As what they would ’twas granted.”—Samuel Rogers, Jacqueline.
Mauney soon realized that, unsatisfactory as was the progress of his affair with Lorna Freeman, he was gaining some advantages from his connection with the family. Life was now a very different thing from that of Lantern Marsh farm. He had at last arrived into the midst of education. He had found people who knew things and were willing to teach him out of their knowledge. Moreover, he could discern that he was being gradually adopted by the Freemans. Through their influence he received an invitation to a dinner at the home of François de Freville. It was written in French. It was to be, for him, a most unusual pleasure and a very exciting one. He had a tailor measure him for a dinner-jacket suit. Lorna fell in love with it, when she saw it, on the evening of the function at de Freville’s. They met at Freeman’s and walked up Crandall Street behind the professor and his wife.
François de Freville, the popular professor of French, always entertained charmingly. He could not do it in any other way. This was a “Faculty dinner,” all the guests being members of the university staff, with a few exceptions, as in Mauney’s case. As a matter of fact it was a rare privilege to be invited and to meet personally the brilliant men who, on such an occasion, put off the garments of their wonted academic restraint, to indulge in free, good-fellowship. François himself lent a distinctly exotic atmosphere. With delightful informality he stood butler inside his own street door, and roared greetings to the guests as they arrived. He was a giant who must bow his head on entering doorways to avoid striking his skull—a man of unusual stature, big-bodied, big-handed, big-headed. Perhaps the charm of being received tempestuously by François lay in the ludicrous idea that this herculean host need not necessarily receive anyone, for if a party of armed militia presented themselves demanding reception they would certainly never get in. François, standing with his big, red face, his enormous black eye-brows, his enormous smile, that burst forth from lairs of brows and black moustaches, would hurl back invasion with smiling ease. In every detail of appearance he suggested the strong-sinewed “kicker-out” of the continental restaurant—just as brusque, just as impulsive, just as toweringly imposing. It was his perversion of function that titillated the fancy, for he was welcoming his guests. One by one he received them, with a fitting word for each, a word of liberty, in fact, which only François would be permitted, of all men, to speak.

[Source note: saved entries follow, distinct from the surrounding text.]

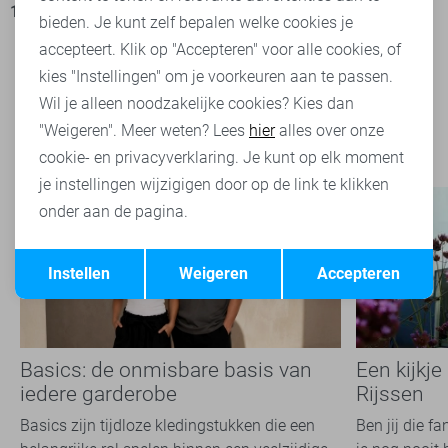
17,50
34,99
31,95
39,99
bieden. Je kunt zelf bepalen welke cookies je
accepteert. Klik op "Accepteren" voor alle cookies, of
kies "Instellingen" om je voorkeuren aan te passen.
Filter
2
Wil je alleen noodzakelijke cookies? Kies dan
"Weigeren". Meer weten? Lees
hier
alles over onze
cookie- en privacyverklaring. Je kunt op elk moment
je instellingen wijzigigen door op de link te klikken
onder aan de pagina.
Opslaan
Terug
Instellen
Weigeren
Accepteren
Basics: de onmisbare basis van
Een kijkje
iedere garderobe
Rijssen
Basics zijn tijdloze kledingstukken die een
Ben jij die f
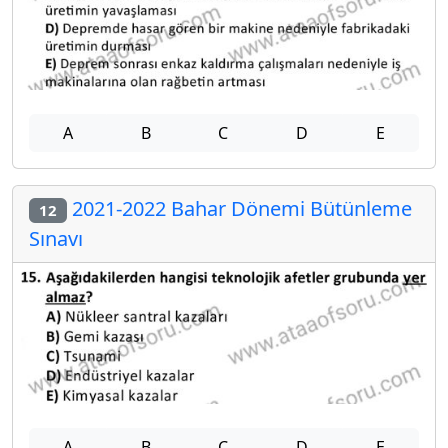
A
B
C
D
E
2021-2022 Bahar Dönemi Bütünleme
12
Sınavı
A
B
C
D
E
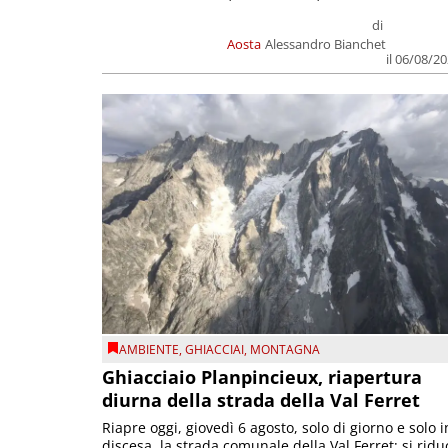
di
Aosta
Alessandro Bianchet
il 06/08/2
AMBIENTE
,
GHIACCIAI
,
MONTAGNA
Ghiacciaio Planpincieux, riapertura
diurna della strada della Val Ferret
Riapre oggi, giovedì 6 agosto, solo di giorno e solo i
discesa, la strada comunale della Val Ferret; si ridu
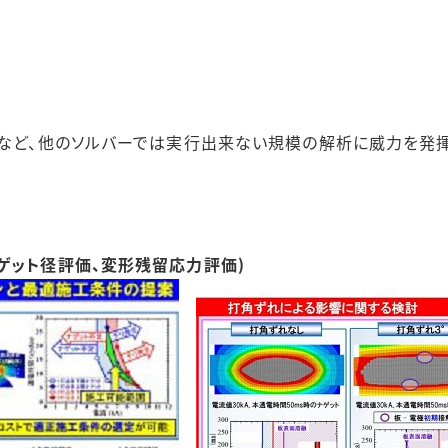
接など、他のソルバーでは実行出来ない規模の解析に威力を発揮
ゲット径評価、変形残留応力評価)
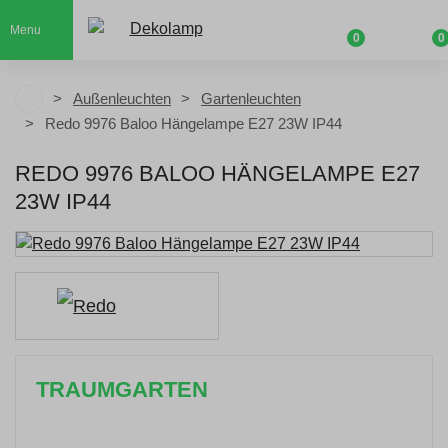
Menu
0
0
Außenleuchten
Gartenleuchten
Redo 9976 Baloo Hängelampe E27 23W IP44
REDO 9976 BALOO HÄNGELAMPE E27
23W IP44
TRAUMGARTEN
Zeitlich begrenzter 20 % Rabatt auf Bestellungen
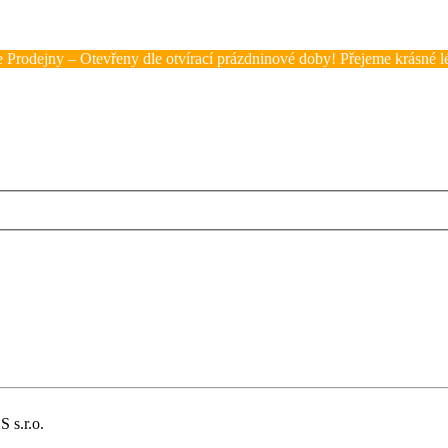
 Prodejny – Otevřeny dle otvírací prázdninové doby! Přejeme krásné lé
 s.r.o.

“Ah! Madame Freeman!” he took her hand, as she entered, between his own enormous hands to pet it. “Vous êtes très charmante ce soir!”

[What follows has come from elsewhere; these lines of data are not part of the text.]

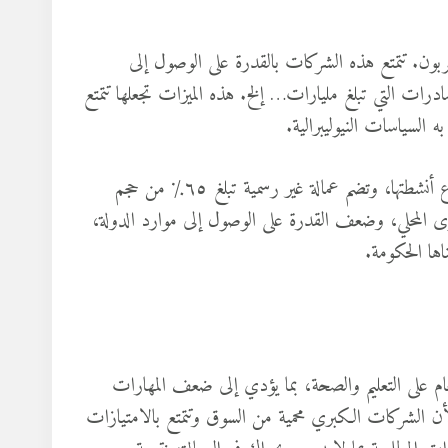
بون. تتمتع هذه الشركات بالقدرة على الوصول إلى
رات التي تبلغ مليارات… إلخ. هذه الميزات تجعلها تتمتع
السياسات النيوليبرالية.
في مقابل هذه الشركات الكبيرة محدودة العدد؛ شركات صغيرة تتنوع أنشطتها، وتضم عمالة غير رسمية تبلغ ٦٥٪؜ من حجم
توى المحلي، وضعف القدرة على الوصول إلى موارد الدولة،
اها الحكومة.
لعام على التعليم والصحة، بما يؤدي إلى ضعف المهارات
أن الشركات الكبري محمية من السوق وتتمتع بالامتيازات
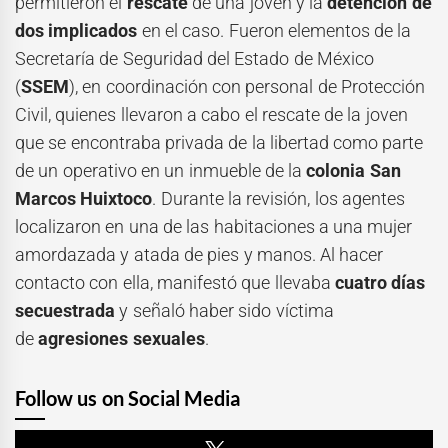
permitieron el
rescate
de una joven y la
detención de
dos implicados
en el caso. Fueron elementos de la
Secretaría de Seguridad del Estado de México
(
SSEM
), en coordinación con personal de Protección
Civil, quienes llevaron a cabo el rescate de la joven
que se encontraba privada de la libertad como parte
de un operativo en un inmueble de la
colonia San
Marcos Huixtoco
. Durante la revisión, los agentes
localizaron en una de las habitaciones a una mujer
amordazada y atada de pies y manos. Al hacer
contacto con ella, manifestó que llevaba
cuatro días
secuestrada
y señaló haber sido víctima
de
agresiones sexuales
.
Follow us on Social Media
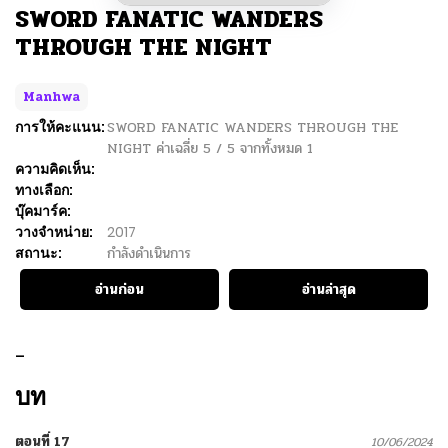
SWORD FANATIC WANDERS
THROUGH THE NIGHT
Manhwa
การให้คะแนน:
SWORD FANATIC WANDERS THROUGH THE
NIGHT
ค่าเฉลี่ย
5
/
5
จากทั้งหมด
1
ความคิดเห็น:
ทางเลือก:
บุ๊คมาร์ค:
วางจำหน่าย:
2017
สถานะ:
กำลังดำเนินการ
อ่านก่อน
อ่านล่าสุด
–
บท
ตอนที่ 17
10/06/2024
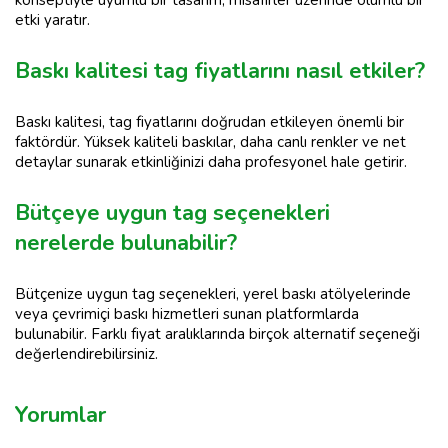
konseptiyle uyumlu bir tasarım, misafirler üzerinde olumlu bir
etki yaratır.
Baskı kalitesi tag fiyatlarını nasıl etkiler?
Baskı kalitesi, tag fiyatlarını doğrudan etkileyen önemli bir
faktördür. Yüksek kaliteli baskılar, daha canlı renkler ve net
detaylar sunarak etkinliğinizi daha profesyonel hale getirir.
Bütçeye uygun tag seçenekleri
nerelerde bulunabilir?
Bütçenize uygun tag seçenekleri, yerel baskı atölyelerinde
veya çevrimiçi baskı hizmetleri sunan platformlarda
bulunabilir. Farklı fiyat aralıklarında birçok alternatif seçeneği
değerlendirebilirsiniz.
Yorumlar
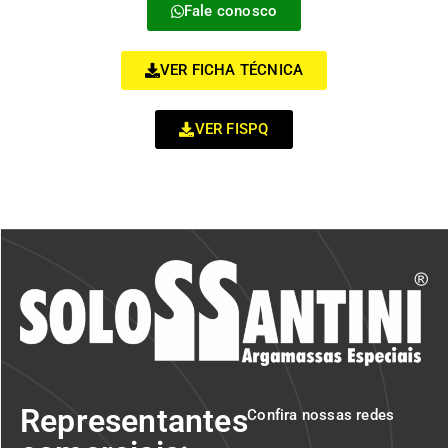
Fale conosco
VER FICHA TÉCNICA
VER FISPQ
Representantes
Confira nossas redes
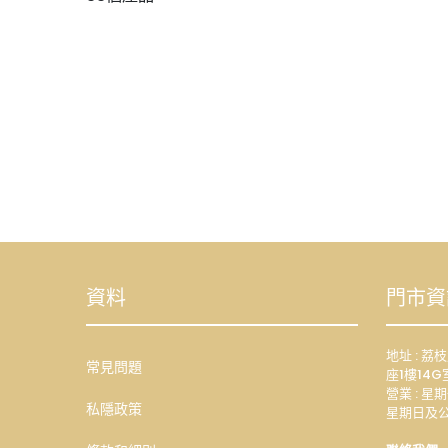
資料
門市資
地址 : 
常見問題
座1樓14G
營業 : 星期
私隱政策
星期日及公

Mrs. Freeman was not charming to-night. She was never charming, being always too instinct with the soft, great mystery of her personal tragedy. That, however, was quite immaterial. Even if, after thirty years of married life, only dim relics of charm had survived, there was still a truant delight in being told this falsehood. Mauney saw her warm to the salutation of François, and manage to get past his great bulk in excellent spirits.

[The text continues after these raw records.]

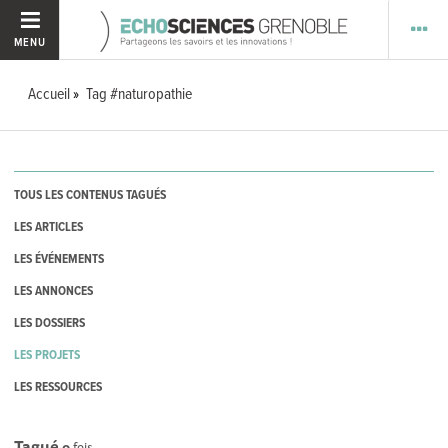
MENU
Accueil
Tag #naturopathie
TOUS LES CONTENUS TAGUÉS
LES ARTICLES
LES ÉVÉNEMENTS
LES ANNONCES
LES DOSSIERS
LES PROJETS
LES RESSOURCES
Tagué
0
fois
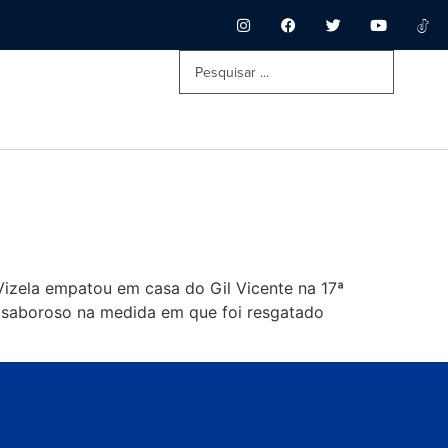
izela empatou em casa do Gil Vicente na 17ª
 saboroso na medida em que foi resgatado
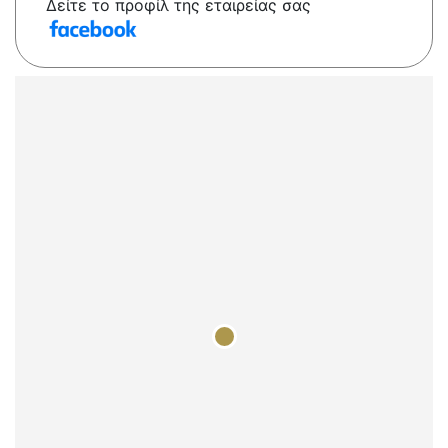
Δείτε το προφίλ της εταιρείας σας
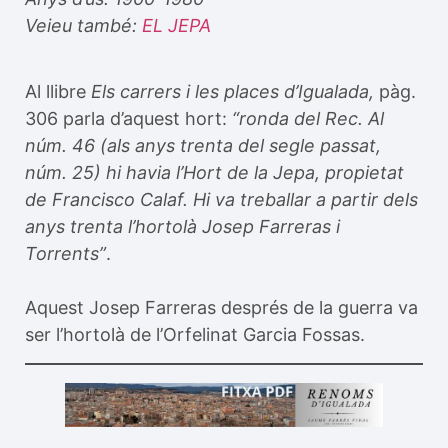
Veieu també:
EL JEPA
Al llibre
Els carrers i les places d’Igualada,
pàg.
306 parla d’aquest hort:
“ronda del Rec. Al
núm. 46 (als anys trenta del segle passat,
núm. 25) hi havia l’Hort de la Jepa, propietat
de Francisco Calaf. Hi va treballar a partir dels
anys trenta l’hortolà Josep Farreras i
Torrents”
.
Aquest Josep Farreras després de la guerra va
ser l’hortolà de l’Orfelinat Garcia Fossas.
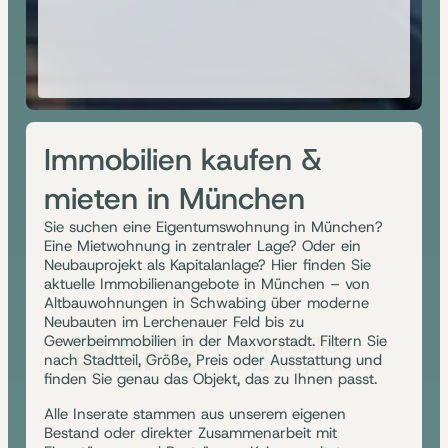
Immobilien kaufen &
mieten in München
Sie suchen eine Eigentumswohnung in München?
Eine Mietwohnung in zentraler Lage? Oder ein
Neubauprojekt als Kapitalanlage? Hier finden Sie
aktuelle Immobilienangebote in München – von
Altbauwohnungen in Schwabing über moderne
Neubauten im Lerchenauer Feld bis zu
Gewerbeimmobilien in der Maxvorstadt. Filtern Sie
nach Stadtteil, Größe, Preis oder Ausstattung und
finden Sie genau das Objekt, das zu Ihnen passt.
Alle Inserate stammen aus unserem eigenen
Bestand oder direkter Zusammenarbeit mit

“Ah, M’sieur le Professeur!” bellowed the giant as he greeted Freeman. What a contrast the two men formed! Freeman smiled apprehensively at the pile of vibrant life before him, as if dreading the forthcoming bon mot.
“Le grand homme, mes amis,” François vociferously announced to a cluster of guests in the drawing-room. “Le grand homme est arrivé!”
The laughter which greeted this announcement was restrained because, apparently, the guests felt that Freeman actually was a great man.
“Bon soir, Mam’selle,” to Lorna.
“Bon soir, M’sieur Bard. Vous êtes bienvenue.”